頑張ることは呼吸と同じくらい当たり前にするべきこと。【神野藍】第8回
神野藍「 私 を ほ ど く 」 〜 AV女優「渡辺まお」回顧録 〜連載第8回
【「頑張っていること」を初めて否定されたときのこと】
誰かのため、その誰かは肉親でも友人でも、もっと大きな集団でも何でもいい、「人のために役に立っている」実感を得たくて、目の前に転がってくることを拾い集めていた。結果として、私の飢えが満たされなくても、それらは私の体裁を綺麗に整えてくれたし、内申書の欄を異様なまでに埋め尽くしてくれた。そのおかげで、違う場所に行ける切符を手にすることができた。きっと東京に行きたいと決断したのは自分なりのSOSだったのかもしれない。このままずっと同じ場所に留まっていたら、そのうち私の全てまでも錆びついていってしまう可能性を感じ取ったのだろう。18歳の小さな世界で生きてきた私は身を置く環境や取り巻く人々が変われば、自分も色々なものを断ち切れると信じて疑わなかった。
上京してしばらくは適当に暮らしていた。特に何かに必死になるわけでもなく、ごく普通の大学生がやるようなことを一通り試してみて、「なんだこんなもんか」と日々を消費していっていた。夏に一度地元に帰った時に、両親に「何もしない大学生」という姿に対し、少し落胆された。その顔が東京に帰っても頭から離れなくて、何かまたやらないと焦燥感だけが募っていった。
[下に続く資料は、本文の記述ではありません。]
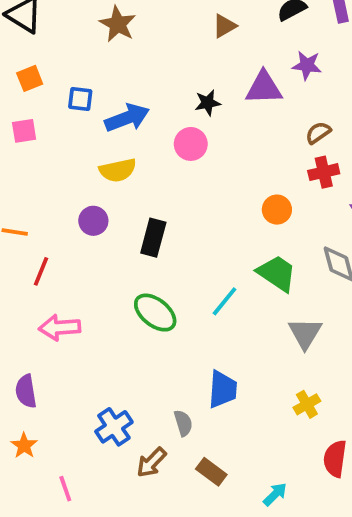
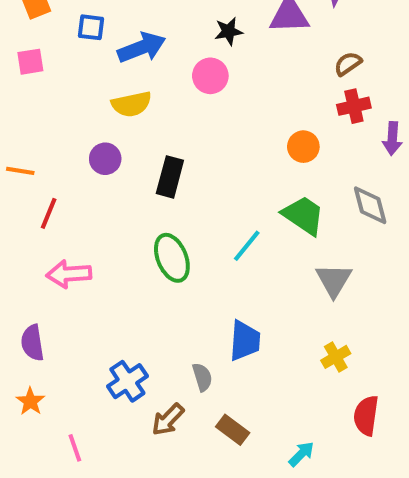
green ellipse: (155, 313) -> (172, 258), turned 30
そこからは前回書いた通りだ。目の前に頑張ることが見つかれば、すぐに飛びついた。一定期間必死にくらいつき、一通り習得できたらまた次の何かに飛び移るというのを繰り返していた。そんな風に過ごしていた大学二年の夏、社用パソコンを実家に持ち帰って作業し続けていた私に対して「そんなに頑張って…そこで働くわけでもないのに、そんなに頑張っても意味がないじゃないか」と両親が言い始めた。「頑張っていること」を否定されたのは初めてであった。それを心配と捉えられていたら、どんなに良かっただろうか。これまでの人生で少し屈折してしまった私にとっては、その言葉はひどく重たいもので、崖の上から背中を押されるような気分に陥ってしまった。ぷつんと自分の中で何かが途切れるような音がしたが、深く考えないようにした。